Редко судьба сталкивала его с женщиною в обществе до такой степени, чтоб он мог вспыхнуть на несколько дней и почесть себя влюбленным. От этого его любовные интриги не разыгрывались в романы: они останавливались в самом начале и своею невинностью, простотой и чистотой не уступали повестям любви какой-нибудь пансионерки на возрасте.

Пуще всего он бегал тех бледных, печальных дев, большею частию с черными глазами, в которых светятся «мучительные дни и неправедные ночи», дев с неведомыми никому скорбями и радостями, у которых всегда есть что-то вверить, сказать, и когда надо сказать, они вздрагивают, заливаются внезапными слезами, потом вдруг обовьют шею друга руками, долго смотрят в глаза, потом на небо, говорят, что жизнь их обречена проклятию, и иногда падают в обморок. Он с боязнью обходил таких дев. Душа его была еще чиста и девственна, она, может быть, ждала своей любви, своей поры, своей патетической страсти, а потом, с годами, кажется, перестала ждать и отчаялась.

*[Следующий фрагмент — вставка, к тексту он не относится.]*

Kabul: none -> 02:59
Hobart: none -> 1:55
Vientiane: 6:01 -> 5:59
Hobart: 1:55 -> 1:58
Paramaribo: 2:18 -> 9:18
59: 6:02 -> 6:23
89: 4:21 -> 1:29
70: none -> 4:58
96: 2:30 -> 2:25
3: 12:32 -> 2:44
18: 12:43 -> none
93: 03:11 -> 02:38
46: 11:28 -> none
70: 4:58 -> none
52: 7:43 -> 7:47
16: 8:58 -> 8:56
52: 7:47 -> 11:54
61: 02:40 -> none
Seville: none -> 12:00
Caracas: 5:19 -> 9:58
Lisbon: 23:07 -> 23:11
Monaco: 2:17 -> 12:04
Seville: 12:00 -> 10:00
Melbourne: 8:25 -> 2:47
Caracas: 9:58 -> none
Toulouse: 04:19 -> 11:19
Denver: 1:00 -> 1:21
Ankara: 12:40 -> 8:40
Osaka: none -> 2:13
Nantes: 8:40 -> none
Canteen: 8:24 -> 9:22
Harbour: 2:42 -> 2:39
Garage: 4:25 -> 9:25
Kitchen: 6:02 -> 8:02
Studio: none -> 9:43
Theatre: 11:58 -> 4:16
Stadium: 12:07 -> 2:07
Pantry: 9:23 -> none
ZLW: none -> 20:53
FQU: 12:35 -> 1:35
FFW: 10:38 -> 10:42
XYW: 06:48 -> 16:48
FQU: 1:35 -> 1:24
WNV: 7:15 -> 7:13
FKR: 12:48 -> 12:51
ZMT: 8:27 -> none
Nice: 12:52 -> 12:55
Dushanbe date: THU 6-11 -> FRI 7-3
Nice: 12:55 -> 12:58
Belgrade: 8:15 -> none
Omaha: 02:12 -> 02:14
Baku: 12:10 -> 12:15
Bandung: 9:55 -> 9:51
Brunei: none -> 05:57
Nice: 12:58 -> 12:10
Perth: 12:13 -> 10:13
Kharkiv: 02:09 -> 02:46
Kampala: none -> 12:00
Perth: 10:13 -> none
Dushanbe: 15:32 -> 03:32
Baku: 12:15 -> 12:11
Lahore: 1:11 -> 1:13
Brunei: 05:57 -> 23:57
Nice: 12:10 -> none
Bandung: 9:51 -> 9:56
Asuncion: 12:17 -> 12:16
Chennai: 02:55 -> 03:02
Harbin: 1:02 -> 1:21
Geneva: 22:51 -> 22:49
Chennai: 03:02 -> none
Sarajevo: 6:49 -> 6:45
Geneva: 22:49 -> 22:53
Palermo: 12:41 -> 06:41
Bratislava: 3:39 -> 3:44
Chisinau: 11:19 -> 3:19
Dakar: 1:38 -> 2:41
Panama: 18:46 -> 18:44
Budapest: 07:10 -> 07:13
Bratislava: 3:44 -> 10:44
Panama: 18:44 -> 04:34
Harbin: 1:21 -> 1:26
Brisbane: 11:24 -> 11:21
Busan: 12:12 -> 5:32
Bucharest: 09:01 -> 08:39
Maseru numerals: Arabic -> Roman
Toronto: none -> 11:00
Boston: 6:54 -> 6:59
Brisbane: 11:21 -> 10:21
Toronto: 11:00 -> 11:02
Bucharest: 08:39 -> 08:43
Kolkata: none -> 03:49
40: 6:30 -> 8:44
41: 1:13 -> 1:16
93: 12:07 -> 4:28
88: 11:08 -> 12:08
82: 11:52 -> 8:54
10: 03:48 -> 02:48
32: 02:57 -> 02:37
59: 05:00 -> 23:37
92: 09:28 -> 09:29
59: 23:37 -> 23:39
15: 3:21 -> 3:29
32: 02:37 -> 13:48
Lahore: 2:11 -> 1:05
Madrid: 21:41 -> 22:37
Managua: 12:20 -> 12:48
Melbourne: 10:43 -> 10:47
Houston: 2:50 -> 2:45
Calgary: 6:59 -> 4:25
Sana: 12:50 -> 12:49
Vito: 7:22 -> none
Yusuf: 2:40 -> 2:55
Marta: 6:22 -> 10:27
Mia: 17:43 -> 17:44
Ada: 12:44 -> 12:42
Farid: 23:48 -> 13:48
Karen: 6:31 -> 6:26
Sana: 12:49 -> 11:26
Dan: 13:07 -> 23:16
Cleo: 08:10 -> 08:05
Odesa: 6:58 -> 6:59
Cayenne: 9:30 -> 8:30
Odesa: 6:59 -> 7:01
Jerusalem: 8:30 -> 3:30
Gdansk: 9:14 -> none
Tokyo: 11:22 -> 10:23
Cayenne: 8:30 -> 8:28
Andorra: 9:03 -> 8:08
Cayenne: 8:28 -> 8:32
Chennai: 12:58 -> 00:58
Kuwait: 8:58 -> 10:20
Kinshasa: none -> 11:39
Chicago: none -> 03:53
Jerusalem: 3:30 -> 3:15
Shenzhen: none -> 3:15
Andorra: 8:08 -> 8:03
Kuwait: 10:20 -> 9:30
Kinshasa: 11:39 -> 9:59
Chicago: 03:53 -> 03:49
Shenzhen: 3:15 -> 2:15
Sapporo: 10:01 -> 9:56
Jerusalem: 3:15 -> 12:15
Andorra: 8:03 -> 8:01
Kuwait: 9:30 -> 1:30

Илья Ильич еще холоднее простился с толпой друзей. Тотчас после первого письма старосты о недоимках и неурожае заменил он первого своего друга, повара, кухаркой, потом продал лошадей и, наконец, отпустил прочих «друзей».

Его почти ничто не влекло из дома, и он с каждым днем все крепче и постояннее водворялся в своей квартире.

Сначала ему тяжело стало пробыть целый день одетым, потом он ленился обедать в гостях, кроме коротко знакомых, больше холостых домов, где можно снять галстук, расстегнуть жилет и где можно даже «поваляться» или соснуть часок.

Вскоре и вечера надоели ему: надо надевать фрак, каждый день бриться.

Вычитал он где-то, что только утренние испарения полезны, а вечерние вредны, и стал бояться сырости.

Несмотря на все эти причуды, другу его, Штольцу, удавалось вытаскивать его в люди, но Штольц часто отлучался из Петербурга в Москву, в Нижний, в Крым, а потом и за границу — и без него Обломов опять ввергался весь по уши в свое одиночество и уединение, из которого могло его вывести только что-нибудь необыкновенное, выходящее из ряда ежедневных явлений жизни, но подобного ничего не было и не предвиделось впереди.

Ко всему этому с летами возвратилась какая-то ребяческая робость, ожидание опасности и зла от всего, что не встречалось в сфере его ежедневного быта, — следствие отвычки от разнообразных внешних явлений.